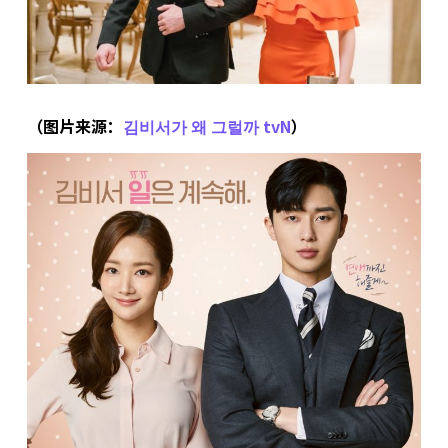
（图片来源：
김비서가 왜 그럴까 tvN
）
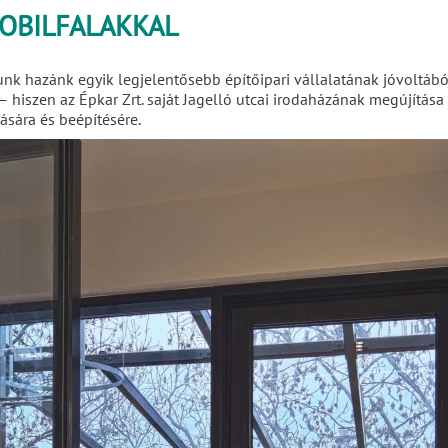
OBILFALAKKAL
nk hazánk egyik legjelentősebb építőipari vállalatának jóvoltáb
n – hiszen az Épkar Zrt. saját Jagelló utcai irodaházának megújítá
tására és beépítésére.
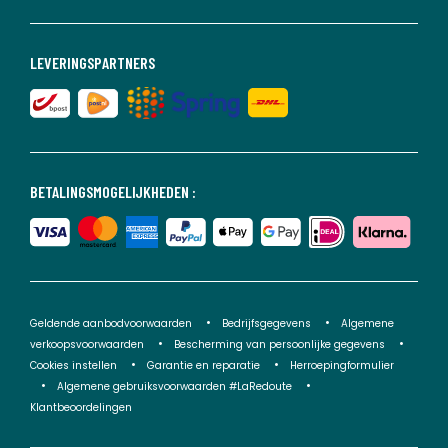
LEVERINGSPARTNERS
BETALINGSMOGELIJKHEDEN :
Geldende aanbodvoorwaarden
Bedrijfsgegevens
Algemene
verkoopsvoorwaarden
Bescherming van persoonlijke gegevens
Cookies instellen
Garantie en reparatie
Herroepingformulier
Algemene gebruiksvoorwaarden #LaRedoute
Klantbeoordelingen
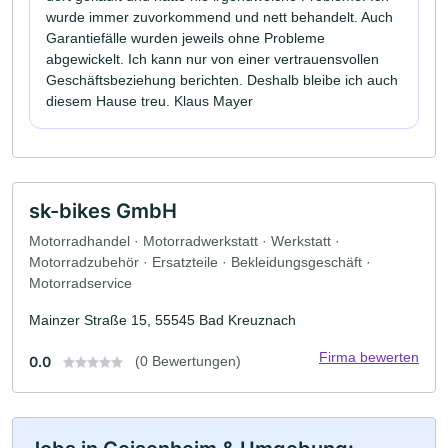
wurde immer zuvorkommend und nett behandelt. Auch
Garantiefälle wurden jeweils ohne Probleme
abgewickelt. Ich kann nur von einer vertrauensvollen
Geschäftsbeziehung berichten. Deshalb bleibe ich auch
diesem Hause treu. Klaus Mayer
sk-bikes GmbH
Motorradhandel · Motorradwerkstatt · Werkstatt ·
Motorradzubehör · Ersatzteile · Bekleidungsgeschäft ·
Motorradservice
Mainzer Straße 15, 55545 Bad Kreuznach
Firma bewerten
0.0
(0 Bewertungen)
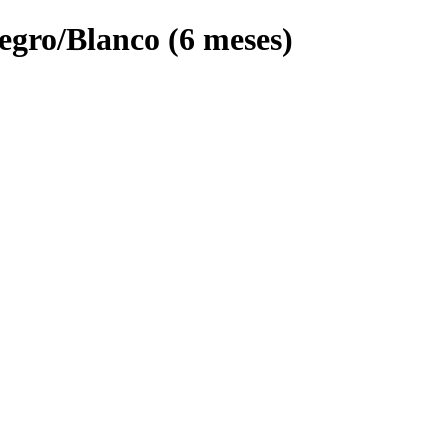
gro/Blanco (6 meses)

:: Exercise description ::
Tell how many lines above include the word "Algemene". Give the number alone.

:: Result of this task ::
2